Old Machinist: No, we were still using 10Gs. And I’m sorry for blowing up at you. Yes, I could figure out how to clean it, I’m sure it’s not that different. But why would you want to? We’re on lockdown. About the only benefit to that is that we’re not expected to do any work.
New Machinist: I know, but I’m bored out of my mind. I was working fourteen hours on an oil rig back when those were a bigger deal. Idle hands, and all that...
Old Machinist: So were you let go? Because of the push towards renewables?
New Machinist: No, I quit because of renewables.
Old Machinist: Ah, yes, you could see the writing on the wall.

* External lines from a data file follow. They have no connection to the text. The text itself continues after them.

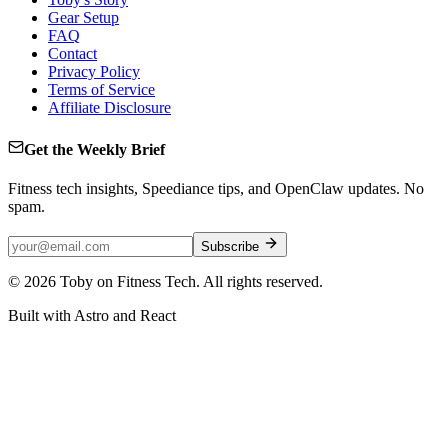
Gear Setup
FAQ
Contact
Privacy Policy
Terms of Service
Affiliate Disclosure
Get the Weekly Brief
Fitness tech insights, Speediance tips, and OpenClaw updates. No
spam.
Subscribe
©
2026
Toby on Fitness Tech. All rights reserved.
Built with Astro and React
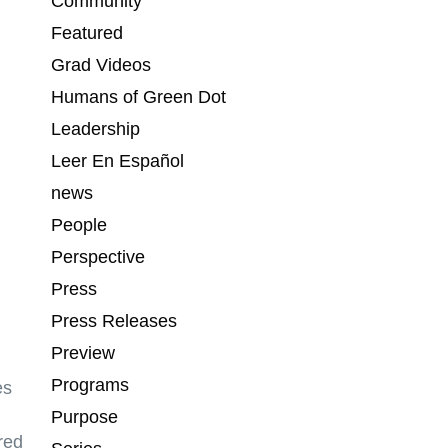
Community
Featured
Grad Videos
Humans of Green Dot
Leadership
Leer En Español
news
People
Perspective
Press
Press Releases
Preview
Programs
es
Purpose
red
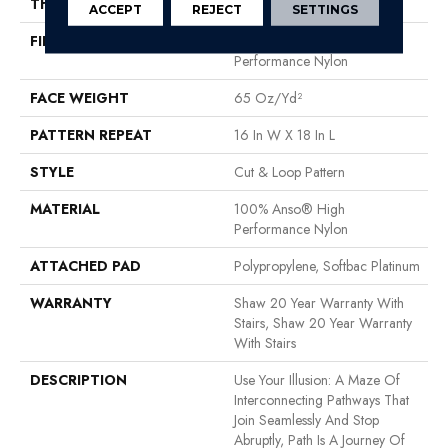
THICKNESS
0.46 In
ACCEPT
REJECT
SETTINGS
FIBER
100% Anso® High
Performance Nylon
FACE WEIGHT
65 Oz/yd²
PATTERN REPEAT
16 In W X 18 In L
STYLE
Cut & Loop Pattern
MATERIAL
100% Anso® High
Performance Nylon
ATTACHED PAD
Polypropylene, Softbac Platinum
WARRANTY
Shaw 20 Year Warranty With
Stairs, Shaw 20 Year Warranty
With Stairs
DESCRIPTION
Use Your Illusion: A Maze Of
Interconnecting Pathways That
Join Seamlessly And Stop
Abruptly, Path Is A Journey Of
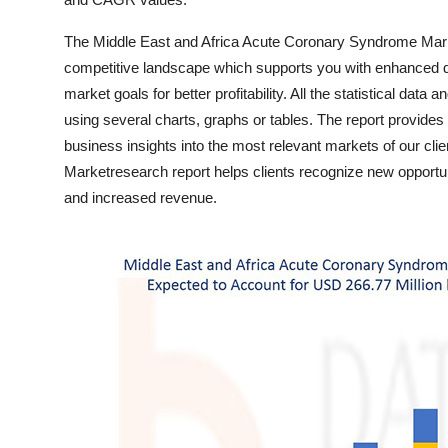
Top 10
The Middle East and Africa Acute Coronary Syndrome Mark
How To
competitive landscape which supports you with enhanced 
market goals for better profitability. All the statistical data
Support Number
using several charts, graphs or tables. The report provide
business insights into the most relevant markets of our cl
Marketresearch report helps clients recognize new opportu
and increased revenue.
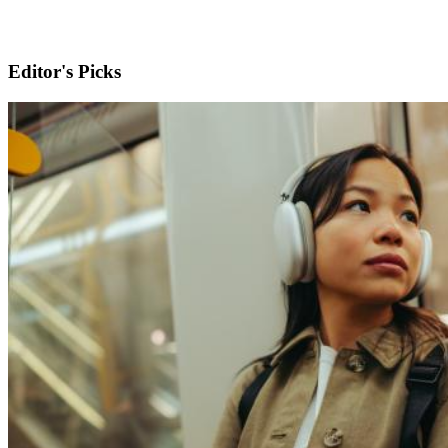
Editor's Picks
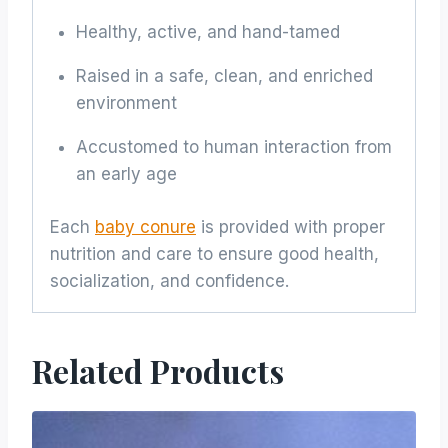
Healthy, active, and hand-tamed
Raised in a safe, clean, and enriched
environment
Accustomed to human interaction from
an early age
Each
baby conure
is provided with proper
nutrition and care to ensure good health,
socialization, and confidence.
Related Products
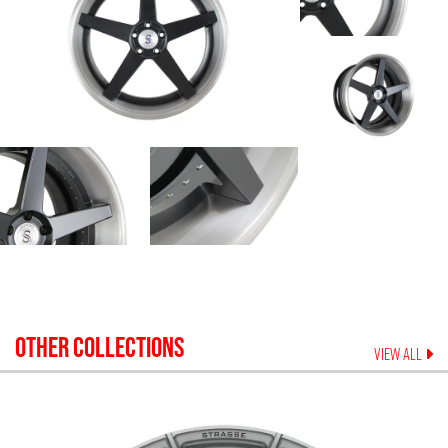
OTHER COLLECTIONS
VIEW ALL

New Machinist: Well, the thing about the writing on the wall—which makes it different than which way the wind is blowing—is that someone has to write it. Then, for it to have any impact, enough other people have to read it. If only a few people take notice then it doesn’t really mean anything. The only way the future survives is if we protect it. Over the last several years, I consistently grew ashamed of my work. We were holding progress back for the entire world, and our logic behind it was that such work was our livelihood. And that’s a very good reason; one that’s pretty hard to argue with. I used it for years. Then at some point, I had to realize that the only way Big Oil stays in business is if guys like me keep working for it. I had to take a stand. I had to be strong enough to risk losing everything. And it worked. Here I am, in a better job with shorter hours, and dental. I went from sucking up oil from the ocean to oiling up machines that are slowly learning to replace me. I guess I’ve not come far when you put it like that.
Old Machinist: You’ve done better than me. I’ve never taken a stand on anything. I’ve never risked anything. I don’t know what it’s like to be ashamed, because I’ve never allowed myself to be in a position to make any major mistakes. I’ve never really lived.
New Machinist: You’re young. You have time.
Old Machinist: That’s right, I am young. I’m a millennial, and I know when I’m not wanted. Like you said, these machines are replacing us, so why would I stick around?
New Machinist: You’re going to quit?
Old Machinist: I don’t think I have a choice. I think I need to go back to school.